** Opening GIVEN INFORMATION block **

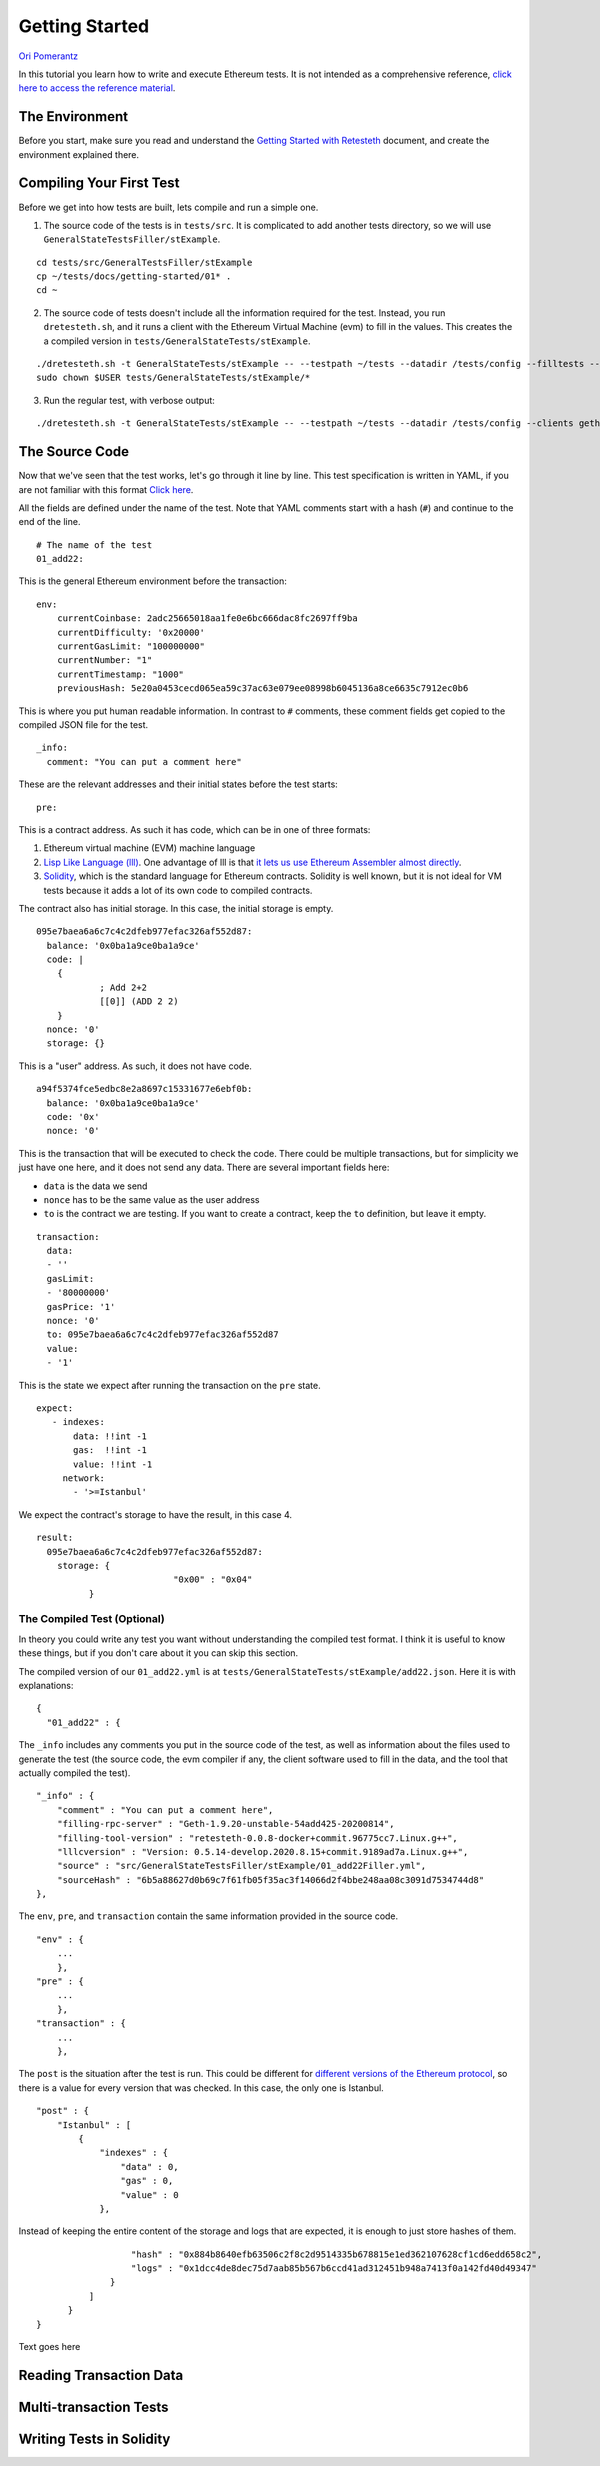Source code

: .. _getting_started:

###############
Getting Started
###############
`Ori Pomerantz <mailto://qbzzt1@gmail.com>`_

In this tutorial you learn how to write and execute Ethereum tests. It is not intended as a comprehensive reference, 
`click here to access the reference material <https://ethereum-tests.readthedocs.io/en/latest/>`_.

The Environment
===============
Before you start, make sure you read and understand the `Getting Started with Retesteth 
<https://github.com/ethereum/retesteth/blob/develop/docs/gettingStarted.md>`_ document, and
create the environment explained there.


Compiling Your First Test
=========================
Before we get into how tests are built, lets compile and run a simple one.

1. The source code of the tests is in ``tests/src``. It is complicated to add another tests directory, so we will use
   ``GeneralStateTestsFiller/stExample``.
   
::

  cd tests/src/GeneralTestsFiller/stExample
  cp ~/tests/docs/getting-started/01* .
  cd ~
  
2. The source code of tests doesn't include all the information required for the test. Instead, you run ``dretesteth.sh``,
   and it runs a client with the Ethereum Virtual Machine (evm) to fill in the values. This creates the a compiled
   version in ``tests/GeneralStateTests/stExample``.

::

  ./dretesteth.sh -t GeneralStateTests/stExample -- --testpath ~/tests --datadir /tests/config --filltests --clients geth
  sudo chown $USER tests/GeneralStateTests/stExample/*

3. Run the regular test, with verbose output:

::

  ./dretesteth.sh -t GeneralStateTests/stExample -- --testpath ~/tests --datadir /tests/config --clients geth --verbosity 5

The Source Code
===============
Now that we've seen that the test works, let's go through it line by line. This test specification is written in YAML, if you
are not familiar with this format `Click here <https://www.tutorialspoint.com/yaml/index.htm>`_. 

All the fields are defined under the name of the test. Note that YAML comments start with a hash (``#``) and continue to the end of 
the line.

::

  # The name of the test
  01_add22:

This is the general Ethereum environment before the transaction:

::

  env:
      currentCoinbase: 2adc25665018aa1fe0e6bc666dac8fc2697ff9ba
      currentDifficulty: '0x20000'
      currentGasLimit: "100000000"
      currentNumber: "1"
      currentTimestamp: "1000"
      previousHash: 5e20a0453cecd065ea59c37ac63e079ee08998b6045136a8ce6635c7912ec0b6


This is where you put human readable information. In contrast to ``#`` comments, these comment fields get
copied to the compiled JSON file for the test.

::

    _info:
      comment: "You can put a comment here"
  
These are the relevant addresses and their initial states before the test starts:
  
::      

    pre:


This is a contract address. As such it has code, which can be in one of three formats:

#. Ethereum virtual machine (EVM) machine language 
#. `Lisp Like Language (lll) <http://blog.syrinx.net/the-resurrection-of-lll-part-1/>`_. One
   advantage of lll is that `it lets us use Ethereum Assembler almost directly
   <https://lll-docs.readthedocs.io/en/latest/lll_reference.html#evm-opcodes>`_.
#. `Solidity <https://cryptozombies.io/>`_, which is the standard language for Ethereum 
   contracts. Solidity is well known, but it is not ideal for VM tests because it adds a lot of its
   own code to compiled contracts.
   
The contract also has initial storage. In this case, the initial storage is empty.   

::

      095e7baea6a6c7c4c2dfeb977efac326af552d87:
        balance: '0x0ba1a9ce0ba1a9ce'
        code: |
          {
                  ; Add 2+2
                  [[0]] (ADD 2 2)
          }
        nonce: '0'
        storage: {}

This is a "user" address. As such, it does not have code.

::

      a94f5374fce5edbc8e2a8697c15331677e6ebf0b:
        balance: '0x0ba1a9ce0ba1a9ce'
        code: '0x'
        nonce: '0'

This is the transaction that will be executed to check the code. There could be multiple transactions,
but for simplicity we just have one here, and it does not send any data. There are several important
fields here:

* ``data`` is the data we send
* ``nonce`` has to be the same value as the user address
* ``to`` is the contract we are testing. If you want to create a contract, keep the 
  ``to`` definition, but leave it empty.

::

    transaction:
      data:
      - ''
      gasLimit:
      - '80000000'
      gasPrice: '1'
      nonce: '0'
      to: 095e7baea6a6c7c4c2dfeb977efac326af552d87
      value:
      - '1'

This is the state we expect after running the transaction on the ``pre`` state.

::

   expect:
      - indexes:
          data: !!int -1
          gas:  !!int -1
          value: !!int -1
        network:
          - '>=Istanbul'

We expect the contract's storage to have the result, in this case 4.

::          
          
        result:
          095e7baea6a6c7c4c2dfeb977efac326af552d87:
            storage: {
                                  "0x00" : "0x04"
                  }        


The Compiled Test (Optional)
----------------------------
In theory you could write any test you want without understanding the compiled test format. I think it is useful
to know these things, but if you don't care about it you can skip this section.

The compiled version of our ``01_add22.yml`` is at ``tests/GeneralStateTests/stExample/add22.json``. Here it is with 
explanations:

::

  {
    "01_add22" : {

The ``_info`` includes any comments you put in the source code of the test, as well as information about the files used to 
generate the test (the source code, the evm compiler if any, the client software used to fill in the data, and
the tool that actually compiled the test).

::

        "_info" : {
            "comment" : "You can put a comment here",
            "filling-rpc-server" : "Geth-1.9.20-unstable-54add425-20200814",
            "filling-tool-version" : "retesteth-0.0.8-docker+commit.96775cc7.Linux.g++",
            "lllcversion" : "Version: 0.5.14-develop.2020.8.15+commit.9189ad7a.Linux.g++",
            "source" : "src/GeneralStateTestsFiller/stExample/01_add22Filler.yml",
            "sourceHash" : "6b5a88627d0b69c7f61fb05f35ac3f14066d2f4bbe248aa08c3091d7534744d8"            
        },
  
The ``env``, ``pre``, and ``transaction`` contain the same information provided in the source code. 
  
::        
        
        "env" : {
            ...
            },
        "pre" : {
            ...
            },
        "transaction" : {
            ...
            },

The ``post`` is the situation after the test is run. This could be different for 
`different versions of the Ethereum protocol <https://en.wikipedia.org/wiki/Ethereum#Milestones>`_, 
so there is a value for every version that was checked. In this case, the only one is Istanbul.

::        

        "post" : {
            "Istanbul" : [
                {
                    "indexes" : {
                        "data" : 0,
                        "gas" : 0,
                        "value" : 0
                    },
                    
Instead of keeping the entire content of the storage and logs that are expected, it is enough to just
store hashes of them. 
                    
::

                    "hash" : "0x884b8640efb63506c2f8c2d9514335b678815e1ed362107628cf1cd6edd658c2",
                    "logs" : "0x1dcc4de8dec75d7aab85b567b6ccd41ad312451b948a7413f0a142fd40d49347"
                }
            ]
        }
  }
        

Text goes here



Reading Transaction Data
========================

Multi-transaction Tests
=======================

Writing Tests in Solidity
=========================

** Closing GIVEN INFORMATION block **

** WHAT THIS TASK INVOLVES **
Because pictures are not wanted, give every entry above again exactly without them.

** ANSWER BELOW **
Source code

: .. _getting_started:

###############
Getting Started
###############
`Ori Pomerantz <mailto://qbzzt1@gmail.com>`_

In this tutorial you learn how to write and execute Ethereum tests. It is not intended as a comprehensive reference, 
`click here to access the reference material <https://ethereum-tests.readthedocs.io/en/latest/>`_.

The Environment
===============
Before you start, make sure you read and understand the `Getting Started with Retesteth 
<https://github.com/ethereum/retesteth/blob/develop/docs/gettingStarted.md>`_ document, and
create the environment explained there.


Compiling Your First Test
=========================
Before we get into how tests are built, lets compile and run a simple one.

1. The source code of the tests is in ``tests/src``. It is complicated to add another tests directory, so we will use
   ``GeneralStateTestsFiller/stExample``.
   
::

  cd tests/src/GeneralTestsFiller/stExample
  cp ~/tests/docs/getting-started/01* .
  cd ~
  
2. The source code of tests doesn't include all the information required for the test. Instead, you run ``dretesteth.sh``,
   and it runs a client with the Ethereum Virtual Machine (evm) to fill in the values. This creates the a compiled
   version in ``tests/GeneralStateTests/stExample``.

::

  ./dretesteth.sh -t GeneralStateTests/stExample -- --testpath ~/tests --datadir /tests/config --filltests --clients geth
  sudo chown $USER tests/GeneralStateTests/stExample/*

3. Run the regular test, with verbose output:

::

  ./dretesteth.sh -t GeneralStateTests/stExample -- --testpath ~/tests --datadir /tests/config --clients geth --verbosity 5

The Source Code
===============
Now that we've seen that the test works, let's go through it line by line. This test specification is written in YAML, if you
are not familiar with this format `Click here <https://www.tutorialspoint.com/yaml/index.htm>`_. 

All the fields are defined under the name of the test. Note that YAML comments start with a hash (``#``) and continue to the end of 
the line.

::

  # The name of the test
  01_add22:

This is the general Ethereum environment before the transaction:

::

  env:
      currentCoinbase: 2adc25665018aa1fe0e6bc666dac8fc2697ff9ba
      currentDifficulty: '0x20000'
      currentGasLimit: "100000000"
      currentNumber: "1"
      currentTimestamp: "1000"
      previousHash: 5e20a0453cecd065ea59c37ac63e079ee08998b6045136a8ce6635c7912ec0b6


This is where you put human readable information. In contrast to ``#`` comments, these comment fields get
copied to the compiled JSON file for the test.

::

    _info:
      comment: "You can put a comment here"
  
These are the relevant addresses and their initial states before the test starts:
  
::      

    pre:


This is a contract address. As such it has code, which can be in one of three formats:

#. Ethereum virtual machine (EVM) machine language 
#. `Lisp Like Language (lll) <http://blog.syrinx.net/the-resurrection-of-lll-part-1/>`_. One
   advantage of lll is that `it lets us use Ethereum Assembler almost directly
   <https://lll-docs.readthedocs.io/en/latest/lll_reference.html#evm-opcodes>`_.
#. `Solidity <https://cryptozombies.io/>`_, which is the standard language for Ethereum 
   contracts. Solidity is well known, but it is not ideal for VM tests because it adds a lot of its
   own code to compiled contracts.
   
The contract also has initial storage. In this case, the initial storage is empty.   

::

      095e7baea6a6c7c4c2dfeb977efac326af552d87:
        balance: '0x0ba1a9ce0ba1a9ce'
        code: |
          {
                  ; Add 2+2
                  [[0]] (ADD 2 2)
          }
        nonce: '0'
        storage: {}

This is a "user" address. As such, it does not have code.

::

      a94f5374fce5edbc8e2a8697c15331677e6ebf0b:
        balance: '0x0ba1a9ce0ba1a9ce'
        code: '0x'
        nonce: '0'

This is the transaction that will be executed to check the code. There could be multiple transactions,
but for simplicity we just have one here, and it does not send any data. There are several important
fields here:

* ``data`` is the data we send
* ``nonce`` has to be the same value as the user address
* ``to`` is the contract we are testing. If you want to create a contract, keep the 
  ``to`` definition, but leave it empty.

::

    transaction:
      data:
      - ''
      gasLimit:
      - '80000000'
      gasPrice: '1'
      nonce: '0'
      to: 095e7baea6a6c7c4c2dfeb977efac326af552d87
      value:
      - '1'

This is the state we expect after running the transaction on the ``pre`` state.

::

   expect:
      - indexes:
          data: !!int -1
          gas:  !!int -1
          value: !!int -1
        network:
          - '>=Istanbul'

We expect the contract's storage to have the result, in this case 4.

::          
          
        result:
          095e7baea6a6c7c4c2dfeb977efac326af552d87:
            storage: {
                                  "0x00" : "0x04"
                  }        


The Compiled Test (Optional)
----------------------------
In theory you could write any test you want without understanding the compiled test format. I think it is useful
to know these things, but if you don't care about it you can skip this section.

The compiled version of our ``01_add22.yml`` is at ``tests/GeneralStateTests/stExample/add22.json``. Here it is with 
explanations:

::

  {
    "01_add22" : {

The ``_info`` includes any comments you put in the source code of the test, as well as information about the files used to 
generate the test (the source code, the evm compiler if any, the client software used to fill in the data, and
the tool that actually compiled the test).

::

        "_info" : {
            "comment" : "You can put a comment here",
            "filling-rpc-server" : "Geth-1.9.20-unstable-54add425-20200814",
            "filling-tool-version" : "retesteth-0.0.8-docker+commit.96775cc7.Linux.g++",
            "lllcversion" : "Version: 0.5.14-develop.2020.8.15+commit.9189ad7a.Linux.g++",
            "source" : "src/GeneralStateTestsFiller/stExample/01_add22Filler.yml",
            "sourceHash" : "6b5a88627d0b69c7f61fb05f35ac3f14066d2f4bbe248aa08c3091d7534744d8"            
        },
  
The ``env``, ``pre``, and ``transaction`` contain the same information provided in the source code. 
  
::        
        
        "env" : {
            ...
            },
        "pre" : {
            ...
            },
        "transaction" : {
            ...
            },

The ``post`` is the situation after the test is run. This could be different for 
`different versions of the Ethereum protocol <https://en.wikipedia.org/wiki/Ethereum#Milestones>`_, 
so there is a value for every version that was checked. In this case, the only one is Istanbul.

::        

        "post" : {
            "Istanbul" : [
                {
                    "indexes" : {
                        "data" : 0,
                        "gas" : 0,
                        "value" : 0
                    },
                    
Instead of keeping the entire content of the storage and logs that are expected, it is enough to just
store hashes of them. 
                    
::

                    "hash" : "0x884b8640efb63506c2f8c2d9514335b678815e1ed362107628cf1cd6edd658c2",
                    "logs" : "0x1dcc4de8dec75d7aab85b567b6ccd41ad312451b948a7413f0a142fd40d49347"
                }
            ]
        }
  }
        

Text goes here



Reading Transaction Data
========================

Multi-transaction Tests
=======================

Writing Tests in Solidity
=========================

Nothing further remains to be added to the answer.